取り組む課題:
• a. 提示文によると、ジュネーブ・アカデミーが2025年前半に発表したリサーチブリーフは何本ですか。
• b. 提示文のうち、「今日の情報空間は、かつてない」から「1. 人工的な声が公共圏を覆うとき(Part I)」までを、その両端の語句も含めて一字一句違えずに書き写してください。

提示文:
========
偽情報をめぐる4つの視点──構造・法・戦争・制度から見る国際対応の可能性

偽情報をめぐる4つの視点──構造・法・戦争・制度から見る国際対応の可能性 偽情報対策全般

 今日の情報空間は、かつてない速度と精度で拡散される「偽の声」に満ちている。偽情報は、ただの誤報や風評とは異なる。その多くはボットやトロールといった「合成的な存在」によって仕掛けられ、アルゴリズムによって増幅され、個人のニュースフィードへとパーソナライズされて届けられる。だが、これは単なる「自由な言論」の一部なのだろうか。

 ジュネーブ・アカデミーが2025年前半に発表した4本のリサーチブリーフは、この問いに対して多角的にアプローチするものであり、偽情報を人権・国際法・国際人道法・制度設計の観点から捉え直す試みとなっている。本稿では、それぞれの内容と相互の関係を整理し、このシリーズが描き出す全体像を浮かび上がらせたい。

1. 人工的な声が公共圏を覆うとき(Part I)

 シリーズの第1報告書『Synthetic Forces vs. Humans and Human Rights』は、偽情報の構造的特徴とその人権への影響を描く。合成的な干渉(synthetic interference)は、単なる「偽」情報の氾濫ではない。むしろ、人間同士の交流という前提を破壊する構造的な脅威とされる。
========
資料抜粋:
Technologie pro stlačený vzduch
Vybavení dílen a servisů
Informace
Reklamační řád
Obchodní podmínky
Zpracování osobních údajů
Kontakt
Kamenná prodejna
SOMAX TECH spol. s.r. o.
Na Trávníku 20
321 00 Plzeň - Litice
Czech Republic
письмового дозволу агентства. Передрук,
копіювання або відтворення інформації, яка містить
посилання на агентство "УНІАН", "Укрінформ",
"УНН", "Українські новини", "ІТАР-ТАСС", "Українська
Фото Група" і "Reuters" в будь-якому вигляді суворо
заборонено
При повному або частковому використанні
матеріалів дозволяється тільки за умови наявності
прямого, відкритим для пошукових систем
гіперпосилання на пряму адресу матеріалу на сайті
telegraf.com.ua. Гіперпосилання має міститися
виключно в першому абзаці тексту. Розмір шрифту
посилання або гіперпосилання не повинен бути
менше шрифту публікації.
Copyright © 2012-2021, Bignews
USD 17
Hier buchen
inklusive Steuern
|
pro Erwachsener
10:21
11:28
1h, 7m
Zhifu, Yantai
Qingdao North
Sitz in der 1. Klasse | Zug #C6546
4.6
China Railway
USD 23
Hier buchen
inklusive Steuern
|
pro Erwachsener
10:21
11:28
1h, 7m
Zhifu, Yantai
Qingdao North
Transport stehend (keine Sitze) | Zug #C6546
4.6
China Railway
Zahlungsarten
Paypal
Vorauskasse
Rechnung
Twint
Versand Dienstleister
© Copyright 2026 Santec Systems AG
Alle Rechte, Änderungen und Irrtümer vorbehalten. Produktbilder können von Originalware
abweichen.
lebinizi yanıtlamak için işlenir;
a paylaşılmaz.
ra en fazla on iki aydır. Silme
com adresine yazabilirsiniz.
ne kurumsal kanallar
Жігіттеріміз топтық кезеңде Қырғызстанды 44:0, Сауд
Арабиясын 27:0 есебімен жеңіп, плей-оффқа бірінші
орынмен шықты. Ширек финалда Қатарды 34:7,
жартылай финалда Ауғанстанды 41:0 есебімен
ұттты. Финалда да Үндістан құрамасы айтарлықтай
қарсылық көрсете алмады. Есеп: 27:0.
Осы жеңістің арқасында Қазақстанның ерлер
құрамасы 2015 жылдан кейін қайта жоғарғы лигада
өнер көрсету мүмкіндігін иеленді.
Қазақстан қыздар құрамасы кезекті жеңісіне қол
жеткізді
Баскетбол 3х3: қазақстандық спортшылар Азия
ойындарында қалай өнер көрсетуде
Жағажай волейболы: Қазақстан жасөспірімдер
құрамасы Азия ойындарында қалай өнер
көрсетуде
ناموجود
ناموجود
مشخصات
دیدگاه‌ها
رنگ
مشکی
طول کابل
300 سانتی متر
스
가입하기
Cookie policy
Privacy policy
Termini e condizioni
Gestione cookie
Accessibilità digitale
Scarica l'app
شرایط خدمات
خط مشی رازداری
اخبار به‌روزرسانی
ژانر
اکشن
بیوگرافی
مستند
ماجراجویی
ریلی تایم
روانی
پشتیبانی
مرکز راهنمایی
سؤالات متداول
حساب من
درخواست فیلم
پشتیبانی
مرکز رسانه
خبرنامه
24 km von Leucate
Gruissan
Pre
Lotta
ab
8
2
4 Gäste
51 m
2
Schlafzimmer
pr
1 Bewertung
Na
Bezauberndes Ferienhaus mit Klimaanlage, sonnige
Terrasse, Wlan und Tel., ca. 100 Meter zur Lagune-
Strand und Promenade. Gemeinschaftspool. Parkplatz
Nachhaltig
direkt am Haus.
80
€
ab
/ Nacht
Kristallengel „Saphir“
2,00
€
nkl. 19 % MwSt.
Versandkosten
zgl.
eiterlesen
========
解答一覧:
• a. 4本です。

• b.
今日の情報空間は、かつてない速度と精度で拡散される「偽の声」に満ちている。偽情報は、ただの誤報や風評とは異なる。その多くはボットやトロールといった「合成的な存在」によって仕掛けられ、アルゴリズムによって増幅され、個人のニュースフィードへとパーソナライズされて届けられる。だが、これは単なる「自由な言論」の一部なのだろうか。

 ジュネーブ・アカデミーが2025年前半に発表した4本のリサーチブリーフは、この問いに対して多角的にアプローチするものであり、偽情報を人権・国際法・国際人道法・制度設計の観点から捉え直す試みとなっている。本稿では、それぞれの内容と相互の関係を整理し、このシリーズが描き出す全体像を浮かび上がらせたい。

1. 人工的な声が公共圏を覆うとき(Part I)